McVey was directly under Osborn now. Standing, looking around. For some reason Osborn smiled. If McVey had been wearing a hat like ’40s L.A. homicide detectives, Osborn could have reached out and plucked it off his head. He pictured the expression on McVey’s face if he did.
“By the way, Doctor, the Los Angeles Police Department is doing an in-depth profile on you. By the time I get back to my hotel, there’ll be a fax waiting with preliminary stats. Somewhere on that sheet will be your blood type.”
McVey waited and listened. Then he started back the way he had come, walking slowly, patiently, waiting for Osborn, if he was there, to make the mistake that would give him away.
“In case you’re wondering, I don’t know who the tall man is or what he’s up to. But I think you should know he is directly responsible for a number of other deaths involving people who knew a man named Albert Merriman or who you might have known as Henri Kanarack.
“Merriman’s girlfriend, a woman named Agnes Denblon, burned up in a fire the tall man set at her apartment building. The fire also killed nineteen other adults and two children, none of whom probably ever heard of Albert Merriman.
“Then he went to Marseilles and found Merriman’s Wife, her sister, her sister’s husband and their five kids. He shot them all in the head.”
McVey stopped, reached up and turned out a bank of lights.
“It was you he was after, Doctor Osborn. Not Ms. Monneray. But of course, after tonight, now that she’s seen him, he’ll be concerned with her too.”
There was a dull click as McVey turned out the second bank of lights. Then Osborn could hear him start back toward him in the dark.
“Frankly, Doctor Osborn, you’re in a heckuva pickle. I want you. The Paris police want you. And the tall man wants you.
“If the police get you, you can bet the bank the tall man will find a way to take care of you in jail. And after he does, he’ll go after Ms. Monneray. It won’t happen right away, because for a while she’ll be guarded. But somewhere on down the line, while she’s shopping or maybe riding the Metro, or having her hair done or in the hospital cafeteria at three in the morning . . .”

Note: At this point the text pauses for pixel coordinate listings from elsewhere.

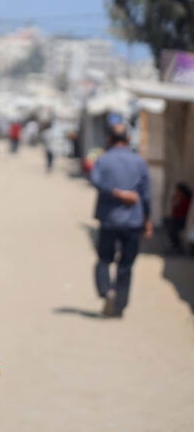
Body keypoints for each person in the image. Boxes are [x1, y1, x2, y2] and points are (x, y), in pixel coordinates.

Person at [90, 124, 152, 318]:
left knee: (104, 259)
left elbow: (96, 180)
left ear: (109, 139)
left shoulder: (103, 159)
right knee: (126, 265)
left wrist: (114, 192)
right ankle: (119, 305)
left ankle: (106, 291)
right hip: (133, 221)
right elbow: (146, 195)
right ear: (128, 140)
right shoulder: (139, 162)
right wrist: (147, 220)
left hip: (109, 220)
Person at [164, 182, 192, 253]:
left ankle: (177, 246)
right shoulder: (178, 197)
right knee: (168, 223)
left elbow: (177, 207)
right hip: (177, 218)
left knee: (172, 227)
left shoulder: (187, 199)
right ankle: (176, 245)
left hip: (182, 219)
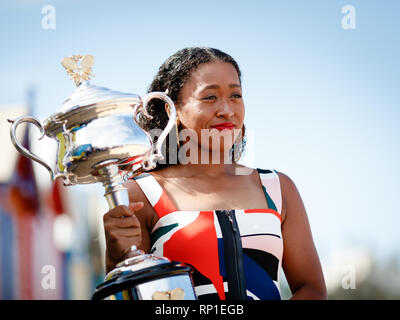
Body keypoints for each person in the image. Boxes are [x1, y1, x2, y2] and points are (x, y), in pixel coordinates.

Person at [103, 47, 327, 300]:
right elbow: (127, 292)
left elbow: (312, 289)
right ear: (171, 110)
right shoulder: (143, 193)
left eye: (235, 95)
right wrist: (114, 257)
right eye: (210, 97)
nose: (226, 110)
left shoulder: (277, 187)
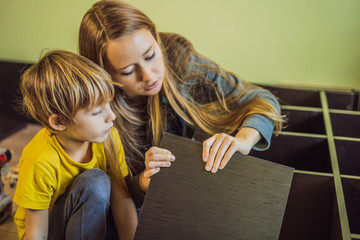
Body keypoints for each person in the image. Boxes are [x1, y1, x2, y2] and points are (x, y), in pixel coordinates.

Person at [79, 0, 285, 205]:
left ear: (157, 41)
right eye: (128, 71)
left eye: (150, 55)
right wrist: (142, 183)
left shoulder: (181, 60)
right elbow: (114, 200)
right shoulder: (94, 113)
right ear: (104, 75)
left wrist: (244, 140)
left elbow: (263, 100)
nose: (148, 76)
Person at [13, 50, 137, 240]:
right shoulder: (40, 160)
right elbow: (36, 231)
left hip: (89, 221)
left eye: (109, 104)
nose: (111, 116)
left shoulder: (109, 137)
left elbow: (121, 199)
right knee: (96, 182)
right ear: (59, 122)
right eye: (97, 112)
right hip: (52, 231)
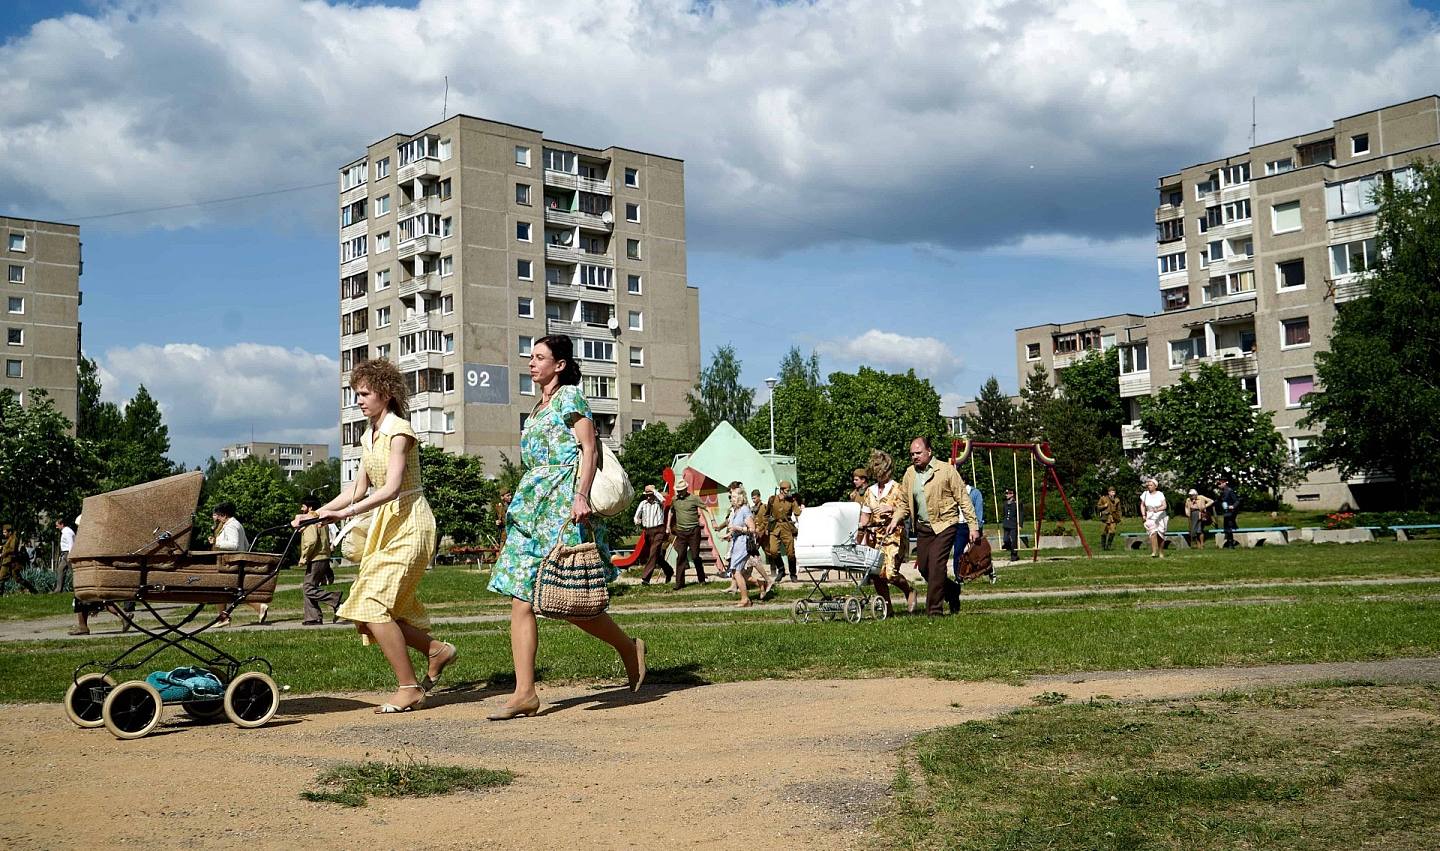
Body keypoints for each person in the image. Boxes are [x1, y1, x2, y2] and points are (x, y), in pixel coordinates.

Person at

McVey came closer. When he was directly beneath Osborn, he turned and looked back to the darkened basement.
“No one knows I’m here besides you and me. Maybe if we talked, I might be able to help. Think about it, huh?”

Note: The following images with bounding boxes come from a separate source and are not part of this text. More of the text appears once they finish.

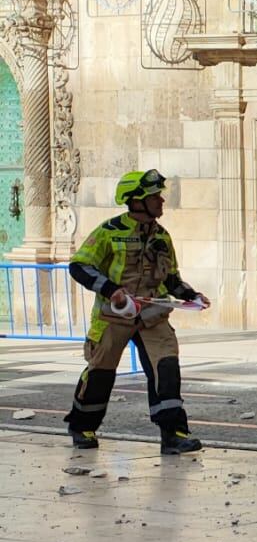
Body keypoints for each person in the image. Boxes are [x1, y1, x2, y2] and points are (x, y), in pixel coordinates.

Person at [64, 169, 207, 455]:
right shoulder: (109, 231)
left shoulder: (162, 237)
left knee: (166, 369)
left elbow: (171, 279)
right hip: (113, 316)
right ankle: (82, 427)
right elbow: (79, 265)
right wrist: (111, 289)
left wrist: (191, 295)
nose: (161, 201)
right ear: (137, 200)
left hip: (153, 315)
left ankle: (173, 435)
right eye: (155, 196)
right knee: (100, 373)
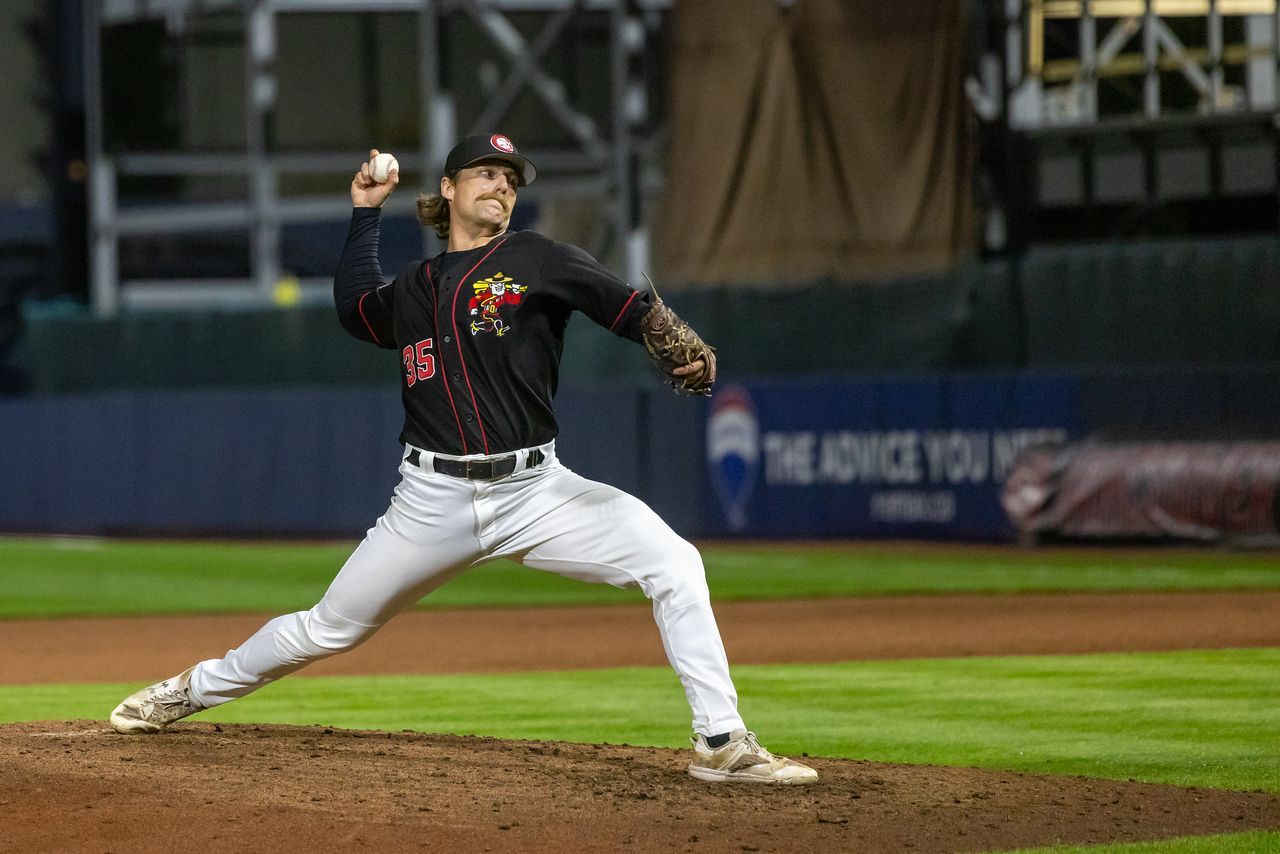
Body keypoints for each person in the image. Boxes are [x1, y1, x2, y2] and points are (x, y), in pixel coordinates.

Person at [109, 133, 817, 784]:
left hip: (539, 492)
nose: (501, 185)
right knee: (327, 628)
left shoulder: (537, 258)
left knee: (675, 563)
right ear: (448, 189)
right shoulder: (415, 290)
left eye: (510, 178)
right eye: (485, 173)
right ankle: (187, 690)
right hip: (430, 502)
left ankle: (721, 741)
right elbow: (356, 309)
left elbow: (625, 305)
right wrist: (365, 211)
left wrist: (671, 338)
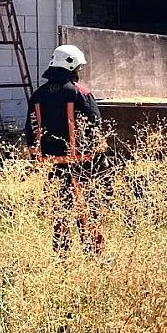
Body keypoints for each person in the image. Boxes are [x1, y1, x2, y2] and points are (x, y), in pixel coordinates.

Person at [26, 44, 106, 254]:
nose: (79, 71)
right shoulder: (81, 92)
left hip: (51, 166)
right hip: (81, 164)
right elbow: (95, 124)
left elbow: (31, 131)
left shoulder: (37, 95)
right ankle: (95, 254)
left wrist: (36, 159)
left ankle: (62, 255)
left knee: (59, 210)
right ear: (71, 67)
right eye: (78, 68)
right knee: (88, 209)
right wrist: (99, 155)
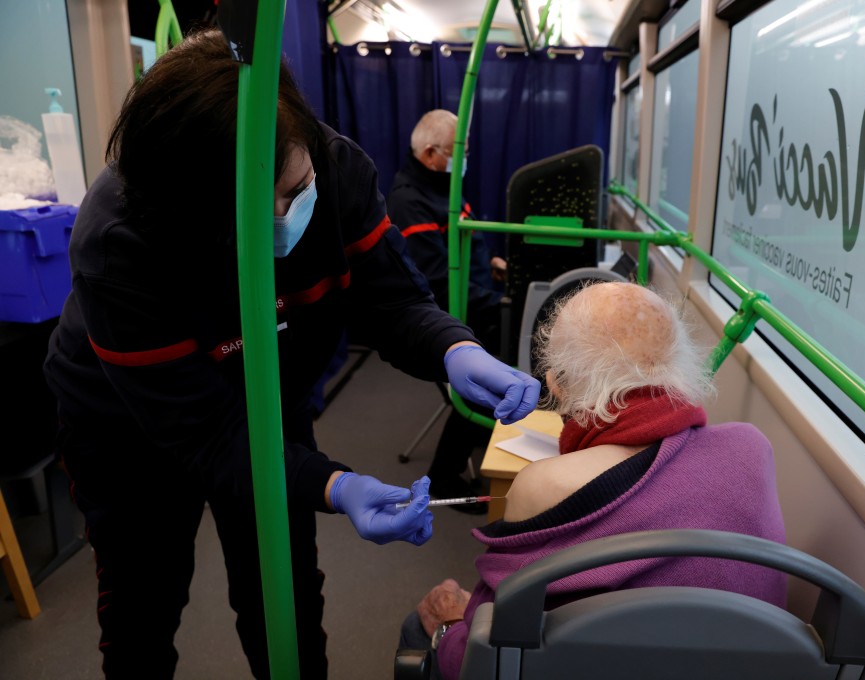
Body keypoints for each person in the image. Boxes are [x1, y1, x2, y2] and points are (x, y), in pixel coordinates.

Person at [42, 29, 539, 680]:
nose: (282, 216)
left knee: (284, 596)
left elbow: (390, 301)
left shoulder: (339, 171)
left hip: (266, 390)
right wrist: (335, 484)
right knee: (143, 601)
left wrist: (454, 349)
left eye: (293, 186)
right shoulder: (121, 242)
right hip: (130, 427)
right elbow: (213, 440)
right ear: (190, 209)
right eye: (249, 209)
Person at [400, 282, 787, 679]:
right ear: (680, 364)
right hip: (741, 666)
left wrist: (448, 628)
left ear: (558, 387)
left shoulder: (543, 486)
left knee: (422, 624)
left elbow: (489, 651)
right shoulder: (752, 448)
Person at [387, 109, 508, 511]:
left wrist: (492, 266)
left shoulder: (443, 185)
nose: (464, 158)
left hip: (478, 297)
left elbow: (462, 245)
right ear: (430, 153)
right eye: (459, 150)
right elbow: (437, 280)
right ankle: (443, 474)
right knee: (488, 371)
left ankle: (483, 428)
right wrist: (500, 302)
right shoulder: (410, 200)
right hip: (453, 315)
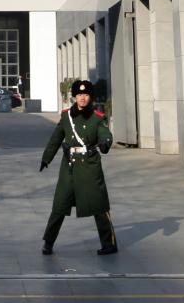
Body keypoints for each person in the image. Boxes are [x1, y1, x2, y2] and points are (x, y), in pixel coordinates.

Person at [38, 78, 117, 256]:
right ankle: (48, 242)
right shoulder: (66, 116)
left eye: (86, 94)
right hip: (70, 168)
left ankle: (109, 243)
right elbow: (56, 138)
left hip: (90, 166)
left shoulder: (97, 118)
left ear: (90, 97)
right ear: (75, 96)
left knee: (99, 205)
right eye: (80, 94)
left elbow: (105, 134)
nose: (83, 98)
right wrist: (46, 158)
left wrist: (106, 142)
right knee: (59, 206)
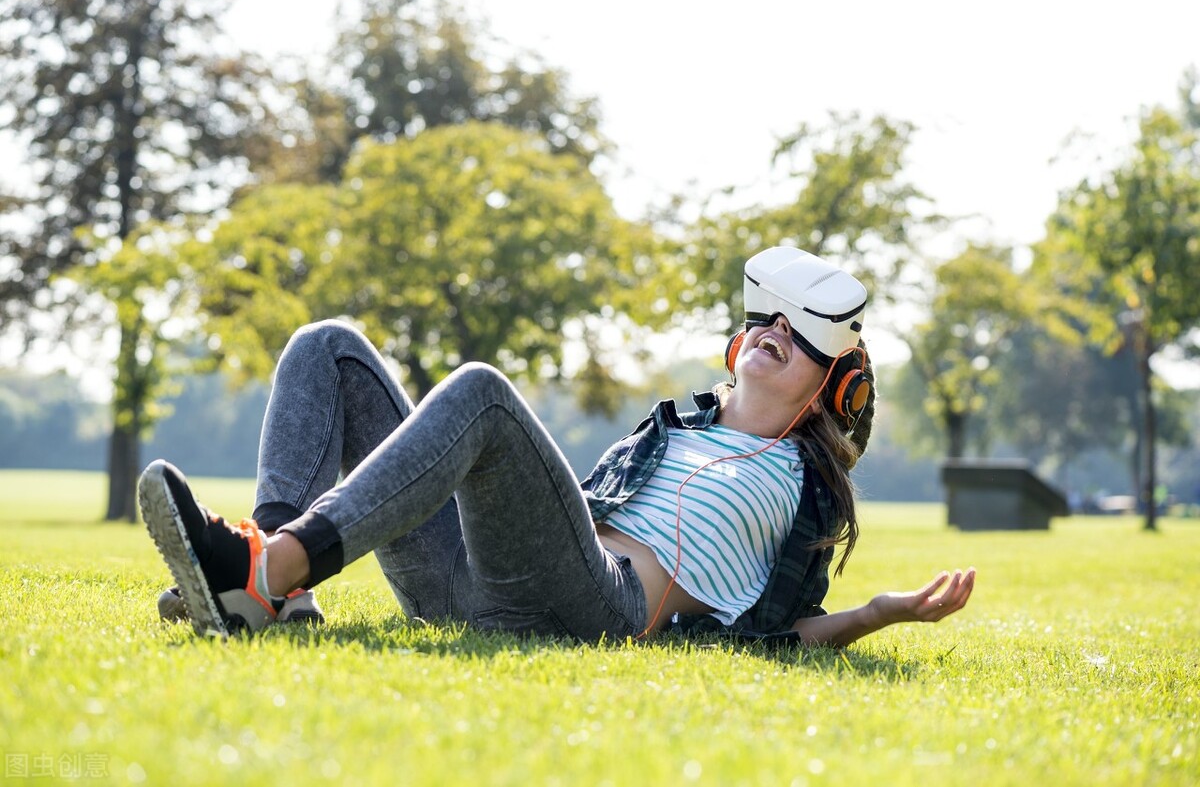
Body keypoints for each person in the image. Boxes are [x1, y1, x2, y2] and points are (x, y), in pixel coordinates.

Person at [139, 245, 975, 645]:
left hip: (598, 605)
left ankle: (266, 567)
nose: (776, 331)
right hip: (484, 577)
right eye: (769, 320)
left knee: (483, 393)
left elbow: (788, 629)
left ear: (836, 391)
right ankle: (273, 587)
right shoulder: (673, 428)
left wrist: (878, 613)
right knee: (328, 345)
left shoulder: (802, 484)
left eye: (803, 336)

Then there was silence. Osborn knew McVey was listening for the slightest sound and held his breath. It was a good forty seconds before Osborn heard him turn back, cross to the stairs and start up, then he stopped again.
“I’m staying at an inexpensive hotel called the Vieux Paris on the rue Git le Coeur. The rooms are small but they’ve got a musty French charm. Leave word where to meet you. I won’t bring anyone. It’ll be just you and me. If you’re nervous, don’t use your own name. Just say Tommy Lasorda called. Give me a time and a place.”
McVey climbed the remaining stairs and was gone. A moment later Osborn heard the service door to the street open, then close. After that, everything was silent.